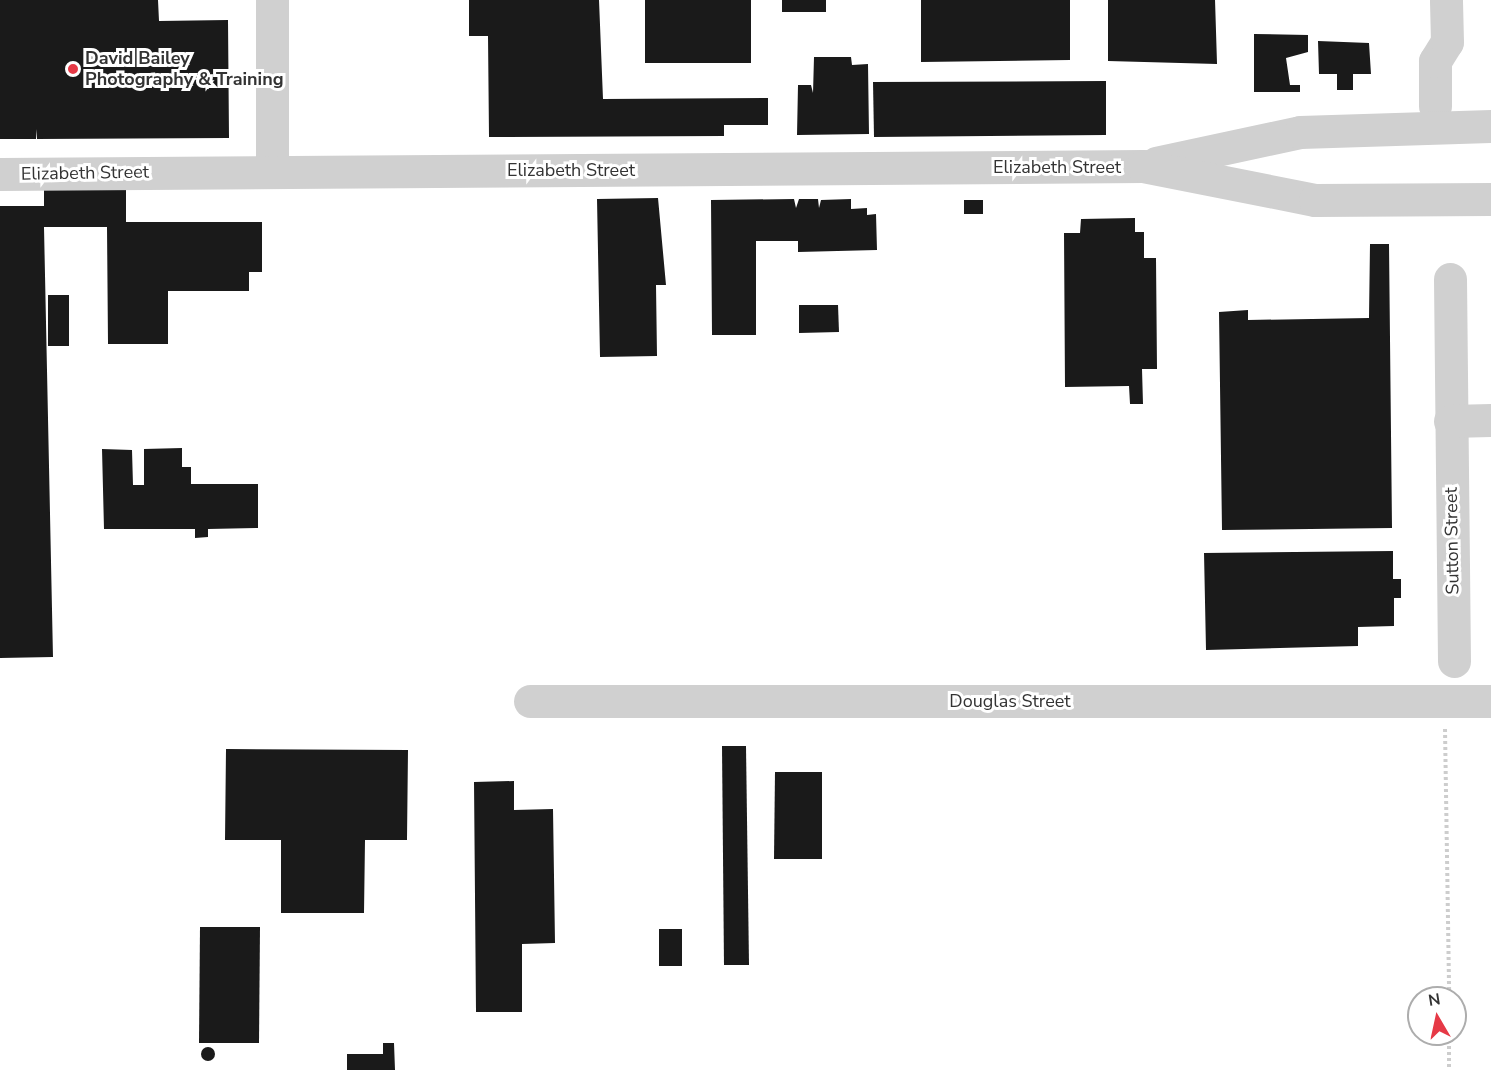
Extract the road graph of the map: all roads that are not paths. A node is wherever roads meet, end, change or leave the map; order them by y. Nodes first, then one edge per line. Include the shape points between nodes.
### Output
1 (272, 0) edge
2 (1446, 0) edge
3 (1435, 106) dead end
4 (1491, 126) edge
5 (1143, 166) junction
6 (272, 171) junction
7 (0, 174) edge
8 (1491, 199) edge
9 (1450, 279) dead end
10 (1491, 420) edge
11 (1450, 421) junction
12 (1454, 662) dead end
13 (530, 701) dead end
14 (1491, 701) edge

1 - 6 street
2 - 3 street via 1447,42 1435,61
4 - 5 street, Elizabeth Street via 1300,132
5 - 6 street, Elizabeth Street
5 - 8 street, Elizabeth Street via 1315,200
6 - 7 street, Elizabeth Street
9 - 11 street, Sutton Street
10 - 11 street
11 - 12 street, Sutton Street
13 - 14 street, Douglas Street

----

DIRECTIONS FOR THIS TASK: Print the listing exactly, images excluded.

RESPONSE:
Extract the road graph of the map: all roads that are not paths. A node is wherever roads meet, end, change or leave the map; order them by y. Nodes first, then one edge per line. Include the shape points between nodes.
### Output
1 (272, 0) edge
2 (1446, 0) edge
3 (1435, 106) dead end
4 (1491, 126) edge
5 (1143, 166) junction
6 (272, 171) junction
7 (0, 174) edge
8 (1491, 199) edge
9 (1450, 279) dead end
10 (1491, 420) edge
11 (1450, 421) junction
12 (1454, 662) dead end
13 (530, 701) dead end
14 (1491, 701) edge

1 - 6 street
2 - 3 street via 1447,42 1435,61
4 - 5 street, Elizabeth Street via 1300,132
5 - 6 street, Elizabeth Street
5 - 8 street, Elizabeth Street via 1315,200
6 - 7 street, Elizabeth Street
9 - 11 street, Sutton Street
10 - 11 street
11 - 12 street, Sutton Street
13 - 14 street, Douglas Street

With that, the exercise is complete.